« Là, il y a un tournant judiciaire. Elle (l'ex-comptable) a été totalement manipulée par Mediapart », a-t-on déclaré dans l'entourage de Nicolas Sarkozy. « Elle disculpe totalement et clairement le président de la République », a-t-on ajouté. Eric Woerth est « aussi » blanchi, estime-t-on à l'Élysée.
L'avocat de Claire Thibout, Antoine Gillot, a cependant déploré les conditions d'audition de sa cliente à son domicile par des policiers dépêchés spécialement dans le sud de la France et il a dénoncé des « pressions » du parquet. « Je trouve absolument scandaleux l'acharnement du parquet à son encontre », a-t-il déclaré à Reuters. Claire Thibout est revenue à Paris avec les policiers hier, dans le but possible, selon l'avocat, d'une confrontation avec Patrice de Maistre, qui nie ses accusations.
Mediapart a, de son côté, maintenu la teneur des entretiens avec Claire Thibout, sans préciser s'ils avaient été enregistrés. Ils ont été réalisés, dit la rédaction, en présence de tiers témoins.
Les carnets de l'ancienne comptable, un temps disparus, ont par ailleurs été retrouvés chez Liliane Bettencourt, qui avait pourtant déposé plainte pour « vol ». Ils ont été remis à la police par l'avocat de l'héritière, Me Georges Kiejman. Lors d'une conférence de presse, cet avocat s'en est pris à la comptable. « Elle ment parce qu'elle est blessée dans son amour-propre, blessée d'être écartée de la vie de Liliane Bettencourt », a-t-il estimé. Il a montré aux journalistes des photocopies de ces carnets manuscrits sur lesquels Claire Thibout consignait les retraits en espèces et leur usage. On peut y lire la trace d'un retrait de 50 000 euros sur un compte de Liliane Bettencourt à la BNP à la date du 26 mars 2007, évoquée par Mediapart, mais jamais mentionné devant la police par Claire Thibout.
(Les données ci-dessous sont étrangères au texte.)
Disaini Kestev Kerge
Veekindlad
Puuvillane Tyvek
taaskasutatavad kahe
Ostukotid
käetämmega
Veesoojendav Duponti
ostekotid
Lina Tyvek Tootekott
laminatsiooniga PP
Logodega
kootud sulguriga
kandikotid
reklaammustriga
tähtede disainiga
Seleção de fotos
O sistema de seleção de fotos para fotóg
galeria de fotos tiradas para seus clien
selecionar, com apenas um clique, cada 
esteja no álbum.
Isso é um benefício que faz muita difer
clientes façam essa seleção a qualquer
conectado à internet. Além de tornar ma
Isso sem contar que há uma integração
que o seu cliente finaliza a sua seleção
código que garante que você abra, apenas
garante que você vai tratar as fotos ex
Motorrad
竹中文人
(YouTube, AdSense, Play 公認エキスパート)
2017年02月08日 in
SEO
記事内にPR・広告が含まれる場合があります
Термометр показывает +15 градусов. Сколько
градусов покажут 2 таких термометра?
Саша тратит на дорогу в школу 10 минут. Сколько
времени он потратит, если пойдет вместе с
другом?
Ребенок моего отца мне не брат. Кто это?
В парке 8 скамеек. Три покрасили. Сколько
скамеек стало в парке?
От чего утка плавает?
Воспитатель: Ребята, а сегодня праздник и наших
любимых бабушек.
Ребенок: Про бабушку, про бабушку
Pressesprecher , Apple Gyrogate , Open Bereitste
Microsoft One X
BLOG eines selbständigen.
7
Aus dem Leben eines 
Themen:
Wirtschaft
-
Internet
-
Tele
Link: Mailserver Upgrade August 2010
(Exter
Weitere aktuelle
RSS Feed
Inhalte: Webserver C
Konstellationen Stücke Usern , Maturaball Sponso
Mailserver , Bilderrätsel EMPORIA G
On voit également à la date de janvier 2007 mention d'un retrait de 100 000 euros avec la mention « Monsieur », apparente allusion à André Bettencourt (décédé en novembre 2007). Georges Kiejman n'a pu dire quel usage signifiait la mention « Monsieur ».
L'enquête reste sous le contrôle du procureur de Nanterre Philippe Courroye, qui n'a pas caché dans le passé son amitié avec Nicolas Sarkozy. Ce point a suscité une réaction de l'Union syndicale des magistrats, qui estime que le procureur devrait se dessaisir au profit d'un juge d'instruction.